Output each record below exactly as it stands, leaving out the pictures.
<<<<
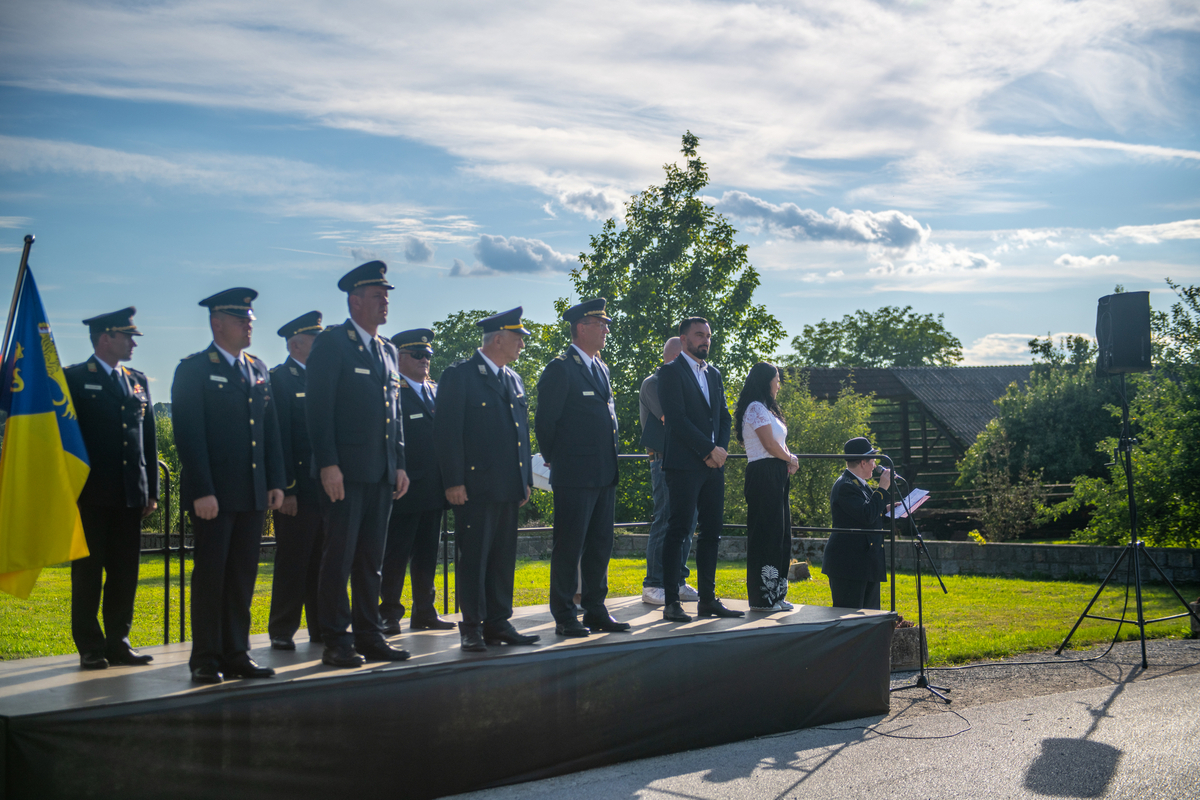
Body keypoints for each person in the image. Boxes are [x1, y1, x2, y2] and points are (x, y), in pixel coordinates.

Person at [172, 288, 285, 684]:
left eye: (250, 320)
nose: (249, 326)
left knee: (241, 576)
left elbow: (270, 431)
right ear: (217, 323)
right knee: (211, 577)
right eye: (241, 321)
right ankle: (205, 657)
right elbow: (190, 435)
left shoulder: (258, 368)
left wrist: (275, 481)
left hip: (251, 493)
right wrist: (202, 489)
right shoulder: (194, 370)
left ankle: (237, 653)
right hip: (214, 496)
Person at [306, 261, 411, 668]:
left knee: (371, 561)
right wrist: (328, 464)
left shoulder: (387, 350)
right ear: (354, 302)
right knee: (339, 558)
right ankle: (336, 639)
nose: (385, 302)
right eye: (377, 296)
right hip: (345, 473)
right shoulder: (333, 344)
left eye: (387, 296)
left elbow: (394, 415)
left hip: (381, 473)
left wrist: (399, 463)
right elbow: (319, 410)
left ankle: (370, 634)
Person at [434, 307, 540, 652]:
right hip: (475, 487)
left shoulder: (513, 379)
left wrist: (525, 478)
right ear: (497, 339)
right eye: (517, 337)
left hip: (508, 486)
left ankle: (498, 622)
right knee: (475, 558)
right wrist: (453, 481)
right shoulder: (461, 375)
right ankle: (472, 626)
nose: (522, 344)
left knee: (502, 559)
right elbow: (447, 433)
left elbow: (521, 434)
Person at [64, 307, 158, 670]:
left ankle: (119, 642)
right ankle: (90, 646)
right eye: (128, 336)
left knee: (124, 573)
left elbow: (147, 439)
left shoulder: (137, 380)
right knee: (88, 573)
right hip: (90, 495)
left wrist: (150, 490)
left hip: (130, 494)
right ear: (106, 338)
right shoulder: (74, 378)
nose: (134, 343)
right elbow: (65, 438)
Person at [535, 298, 630, 637]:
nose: (606, 330)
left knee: (600, 545)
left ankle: (595, 608)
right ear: (581, 328)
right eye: (600, 324)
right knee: (569, 546)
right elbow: (545, 422)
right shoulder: (560, 368)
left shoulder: (600, 367)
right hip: (575, 474)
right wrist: (557, 458)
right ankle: (564, 614)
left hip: (604, 472)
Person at [657, 316, 743, 622]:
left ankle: (707, 600)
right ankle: (671, 602)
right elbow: (677, 419)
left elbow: (725, 417)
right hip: (683, 465)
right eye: (699, 335)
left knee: (712, 531)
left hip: (713, 467)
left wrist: (720, 451)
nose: (705, 340)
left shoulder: (714, 374)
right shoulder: (669, 372)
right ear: (683, 340)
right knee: (678, 530)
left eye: (708, 335)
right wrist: (708, 450)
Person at [379, 328, 455, 633]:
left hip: (433, 488)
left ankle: (424, 610)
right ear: (399, 358)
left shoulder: (435, 391)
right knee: (396, 555)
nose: (425, 360)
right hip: (404, 489)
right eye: (417, 355)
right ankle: (389, 613)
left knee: (427, 555)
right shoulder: (392, 390)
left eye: (427, 355)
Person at [267, 310, 325, 651]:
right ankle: (282, 629)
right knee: (293, 561)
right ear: (295, 345)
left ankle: (322, 627)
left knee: (323, 561)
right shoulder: (280, 379)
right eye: (315, 340)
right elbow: (280, 439)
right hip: (298, 491)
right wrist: (287, 488)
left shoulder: (324, 379)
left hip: (326, 489)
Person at [638, 336, 698, 606]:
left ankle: (677, 581)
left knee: (688, 521)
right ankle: (653, 584)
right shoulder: (653, 384)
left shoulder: (686, 383)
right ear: (675, 356)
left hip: (686, 460)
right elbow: (672, 418)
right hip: (663, 459)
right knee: (665, 519)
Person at [734, 362, 798, 611]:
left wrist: (789, 459)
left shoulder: (768, 410)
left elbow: (779, 442)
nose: (779, 384)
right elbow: (769, 445)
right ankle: (762, 598)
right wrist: (789, 458)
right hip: (763, 474)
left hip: (777, 474)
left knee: (781, 534)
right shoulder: (755, 408)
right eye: (777, 379)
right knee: (765, 534)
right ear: (766, 381)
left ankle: (777, 594)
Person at [824, 437, 893, 610]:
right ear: (863, 462)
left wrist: (887, 510)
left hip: (865, 562)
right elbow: (866, 515)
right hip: (849, 565)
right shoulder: (845, 486)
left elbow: (868, 513)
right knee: (851, 616)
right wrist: (882, 489)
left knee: (870, 617)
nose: (875, 465)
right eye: (873, 460)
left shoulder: (859, 484)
>>>>
_RESPONSE AREA_
Body keypoints for each person in the image. Boxes are [x1, y1, x2, y2] and points are (x, y), in pixel coordinates.

Person at [172, 288, 285, 684]:
left eye: (250, 320)
nose: (249, 326)
left knee: (241, 576)
left elbow: (270, 431)
right ear: (217, 323)
right knee: (211, 577)
right eye: (241, 321)
right ankle: (205, 657)
right elbow: (190, 435)
left shoulder: (258, 368)
left wrist: (275, 481)
left hip: (251, 493)
right wrist: (202, 489)
right shoulder: (194, 370)
left ankle: (237, 653)
right hip: (214, 496)
Person at [306, 261, 411, 668]:
left knee: (371, 561)
right wrist: (328, 464)
left shoulder: (387, 350)
right ear: (354, 302)
right knee: (339, 558)
right ankle: (336, 639)
nose: (385, 302)
right eye: (377, 296)
right hip: (345, 473)
right shoulder: (333, 344)
left eye: (387, 296)
left elbow: (394, 415)
left hip: (381, 473)
left wrist: (399, 463)
right elbow: (319, 410)
left ankle: (370, 634)
Person at [434, 307, 540, 652]:
right hip: (475, 487)
left shoulder: (513, 379)
left wrist: (525, 478)
right ear: (497, 339)
right eye: (517, 337)
left hip: (508, 486)
left ankle: (498, 622)
right knee: (475, 558)
right wrist: (453, 481)
right shoulder: (461, 375)
right ankle: (472, 626)
nose: (522, 344)
left knee: (502, 559)
right elbow: (447, 433)
left elbow: (521, 434)
Person at [64, 307, 158, 670]:
left ankle: (119, 642)
right ankle: (90, 646)
right eye: (128, 336)
left knee: (124, 573)
left elbow: (147, 439)
left shoulder: (137, 380)
right knee: (88, 573)
right hip: (90, 495)
left wrist: (150, 490)
left hip: (130, 494)
right ear: (106, 338)
right shoulder: (74, 378)
nose: (134, 343)
right elbow: (65, 438)
Person at [535, 298, 630, 637]:
nose: (606, 330)
left knee: (600, 545)
left ankle: (595, 608)
right ear: (581, 328)
right eye: (600, 324)
right knee: (569, 546)
right elbow: (545, 422)
right shoulder: (560, 368)
left shoulder: (600, 367)
right hip: (575, 474)
right wrist: (557, 458)
right ankle: (564, 614)
left hip: (604, 472)
Person at [657, 316, 743, 622]:
left ankle: (707, 600)
right ankle: (671, 602)
right elbow: (677, 419)
left elbow: (725, 417)
right hip: (683, 465)
right eye: (699, 335)
left knee: (712, 531)
left hip: (713, 467)
left wrist: (720, 451)
nose: (705, 340)
left shoulder: (714, 374)
right shoulder: (669, 372)
right ear: (683, 340)
right knee: (678, 530)
left eye: (708, 335)
right wrist: (708, 450)
Person at [379, 328, 455, 633]:
left hip: (433, 488)
left ankle: (424, 610)
right ear: (399, 358)
left shoulder: (435, 391)
right knee: (396, 555)
nose: (425, 360)
right hip: (404, 489)
right eye: (417, 355)
right ankle: (389, 613)
left knee: (427, 555)
right shoulder: (392, 390)
left eye: (427, 355)
Person at [267, 310, 325, 651]:
right ankle: (282, 629)
right knee: (293, 561)
right ear: (295, 345)
left ankle: (322, 627)
left knee: (323, 561)
right shoulder: (280, 379)
right eye: (315, 340)
right elbow: (280, 439)
right hip: (298, 491)
right wrist: (287, 488)
left shoulder: (324, 379)
left hip: (326, 489)
Person at [638, 336, 698, 606]:
left ankle: (677, 581)
left knee: (688, 521)
right ankle: (653, 584)
right shoulder: (653, 384)
left shoulder: (686, 383)
right ear: (675, 356)
left hip: (686, 460)
right elbow: (672, 418)
right hip: (663, 459)
right knee: (665, 519)
Person at [734, 362, 798, 611]:
left wrist: (789, 459)
left shoulder: (768, 410)
left elbow: (779, 442)
nose: (779, 384)
right elbow: (769, 445)
right ankle: (762, 598)
right wrist: (789, 458)
right hip: (763, 474)
left hip: (777, 474)
left knee: (781, 534)
right shoulder: (755, 408)
right eye: (777, 379)
right knee: (765, 534)
right ear: (766, 381)
left ankle: (777, 594)
Person at [824, 437, 893, 610]:
right ear: (863, 462)
left wrist: (887, 510)
left hip: (865, 562)
right elbow: (866, 515)
right hip: (849, 565)
right shoulder: (845, 486)
left elbow: (868, 513)
right knee: (851, 616)
right wrist: (882, 489)
left knee: (870, 617)
nose: (875, 465)
right eye: (873, 460)
left shoulder: (859, 484)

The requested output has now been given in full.